Thursday, August 27, 2015

Jobbity Job

Man, I feed off people.  Tonight was back to school open house night and I felt so energized afterwards, even though it was more or less a 12 hour day on my feet.    What I love about my job is the way I just get to exercise love constantly.

In my errand driving about after open house (because why not make a long day longer?), I was reflecting on how much I love loving people and on how much I enjoy watching my students grow up.  I don't always get to pull them aside in a meaningful way and tell them how proud I am of the men and women they are becoming as they move to upperclassman-hood.  Or how I notice them emerging as leaders in our school in a positive way.  Or how their smiles just lift me up when I need it most.  I try to tell them as often as I can.  It's never as much as I feel, though.  But it makes me so thankful to be doing the work that I do and so thankful that so much of my job is just loving them.  That's the high octane fuel behind the magic that goes down in room 141.

I was also reflecting on how much different now that my schedule has shifted from almost all upperclassmen to almost all freshmen.  I do miss a lot about the older kids:  wittier banter, more mature course content, deeper discussions because they have more life experience, the fact that they get more of my jokes, more challenging and personal questions that they ask, the different flavor of camaraderie that forms between us, their increasing comfort in their own skins.  But there are also gifts that come with teaching the babies of the school, one of which is that I get to watch them become for another two or three years.  I get to cheer them on from the sidelines and enjoy that afterglow of "Whew we made it through her class and it wasn't so bad after all!

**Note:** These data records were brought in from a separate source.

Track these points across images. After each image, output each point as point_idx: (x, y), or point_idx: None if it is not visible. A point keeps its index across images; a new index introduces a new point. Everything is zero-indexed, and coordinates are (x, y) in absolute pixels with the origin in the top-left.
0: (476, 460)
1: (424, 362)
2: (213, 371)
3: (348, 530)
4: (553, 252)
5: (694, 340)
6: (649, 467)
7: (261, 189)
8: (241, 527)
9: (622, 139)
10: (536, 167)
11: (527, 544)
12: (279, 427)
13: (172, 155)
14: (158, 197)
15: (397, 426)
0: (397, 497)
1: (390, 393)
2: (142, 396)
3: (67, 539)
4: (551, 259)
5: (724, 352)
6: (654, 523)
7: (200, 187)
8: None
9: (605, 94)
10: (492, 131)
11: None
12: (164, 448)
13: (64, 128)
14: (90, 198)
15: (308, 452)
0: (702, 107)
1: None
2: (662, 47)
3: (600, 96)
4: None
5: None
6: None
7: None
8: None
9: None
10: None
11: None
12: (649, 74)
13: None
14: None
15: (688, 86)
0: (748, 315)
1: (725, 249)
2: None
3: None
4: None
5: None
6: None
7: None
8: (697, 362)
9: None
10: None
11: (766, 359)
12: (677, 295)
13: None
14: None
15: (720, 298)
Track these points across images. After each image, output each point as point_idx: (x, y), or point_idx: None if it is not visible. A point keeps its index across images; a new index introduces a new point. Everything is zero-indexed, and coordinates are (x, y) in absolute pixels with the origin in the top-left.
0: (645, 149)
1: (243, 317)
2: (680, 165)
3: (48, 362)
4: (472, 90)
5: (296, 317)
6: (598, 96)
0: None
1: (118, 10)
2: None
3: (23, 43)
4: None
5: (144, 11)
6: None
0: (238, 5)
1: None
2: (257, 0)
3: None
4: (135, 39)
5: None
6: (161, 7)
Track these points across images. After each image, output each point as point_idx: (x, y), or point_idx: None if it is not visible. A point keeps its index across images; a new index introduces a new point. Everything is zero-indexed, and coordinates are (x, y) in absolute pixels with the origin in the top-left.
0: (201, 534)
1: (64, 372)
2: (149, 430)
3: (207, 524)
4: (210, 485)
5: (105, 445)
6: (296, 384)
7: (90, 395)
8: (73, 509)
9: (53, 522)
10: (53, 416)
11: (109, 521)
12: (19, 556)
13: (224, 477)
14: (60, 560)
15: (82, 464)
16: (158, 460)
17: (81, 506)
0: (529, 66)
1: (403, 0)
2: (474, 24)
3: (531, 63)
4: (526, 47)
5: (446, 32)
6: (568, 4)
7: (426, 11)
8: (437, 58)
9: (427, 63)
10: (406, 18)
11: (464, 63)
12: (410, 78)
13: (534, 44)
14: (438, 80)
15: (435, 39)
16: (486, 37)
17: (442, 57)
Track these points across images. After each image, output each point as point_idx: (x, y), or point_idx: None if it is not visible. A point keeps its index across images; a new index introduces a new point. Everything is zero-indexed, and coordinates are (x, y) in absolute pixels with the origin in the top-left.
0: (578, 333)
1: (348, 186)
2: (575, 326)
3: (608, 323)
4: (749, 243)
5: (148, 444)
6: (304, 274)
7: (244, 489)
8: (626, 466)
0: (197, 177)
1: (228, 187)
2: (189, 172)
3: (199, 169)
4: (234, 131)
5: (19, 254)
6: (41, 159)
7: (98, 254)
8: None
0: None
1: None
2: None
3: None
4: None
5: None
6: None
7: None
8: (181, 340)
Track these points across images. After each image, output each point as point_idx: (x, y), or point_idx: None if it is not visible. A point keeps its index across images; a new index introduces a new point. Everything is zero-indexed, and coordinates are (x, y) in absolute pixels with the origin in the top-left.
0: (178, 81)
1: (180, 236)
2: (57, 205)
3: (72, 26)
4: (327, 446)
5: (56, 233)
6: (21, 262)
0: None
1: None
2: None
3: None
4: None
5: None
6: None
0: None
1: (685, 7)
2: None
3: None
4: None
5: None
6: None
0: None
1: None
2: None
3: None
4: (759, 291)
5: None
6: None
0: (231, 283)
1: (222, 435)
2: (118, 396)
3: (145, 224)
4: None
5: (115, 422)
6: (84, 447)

In fact, I'm proud of myself."  And every once in a while, one of them comes back, humbled and grateful, and apologizes for being a butt in my class last year, last semester, three years ago-- long after I've forgotten their transgressions (unless they were really funny).

Sometimes this profession seems uncomfortably transient.  Every year, we have to learn a whole new group of 75 or 100 or so individuals (more if you're on semesters!).  They move in and out of our district constantly.  Sometimes it feels like we never get a chance to settle in before everything changes again -- let's not even talk about the mandates!  But more and more I'm feeling the connection.  I'm not sure if it's that I'm getting better and building those connections more quickly or if it's that I'm learning to love and savor more completely.  Or maybe it's my new-ish (in the last half a decade or so) resolve to try to see people through God's eyes and reflect His light in them back to them (Namaste!  Namaste!  Namaste!).  My life-pace has slowed some, which is hard to believe with three-almost-four kids, but I'm more able to savor than I used to be.  Or that savoring is becoming more of a way of moving through the world rather than something I have to really stop and think about doing.  I'm crazy grateful for it.

Other little awesome tidbit:  For the first time in my life, I think, I walked out of a multi-store mall run and the bag from Sephora was the biggest one I was carrying.  It felt pretty cool, though I'm not sure why.  Perhaps, in part, because it was filled with gifts for people I love!  Now that's a happy-making thing.

Mmm what a nice evening!  Now I just need a solid back massage and some reflexology on my feets and we'll be good to go.  Or, more realistically, just sleep.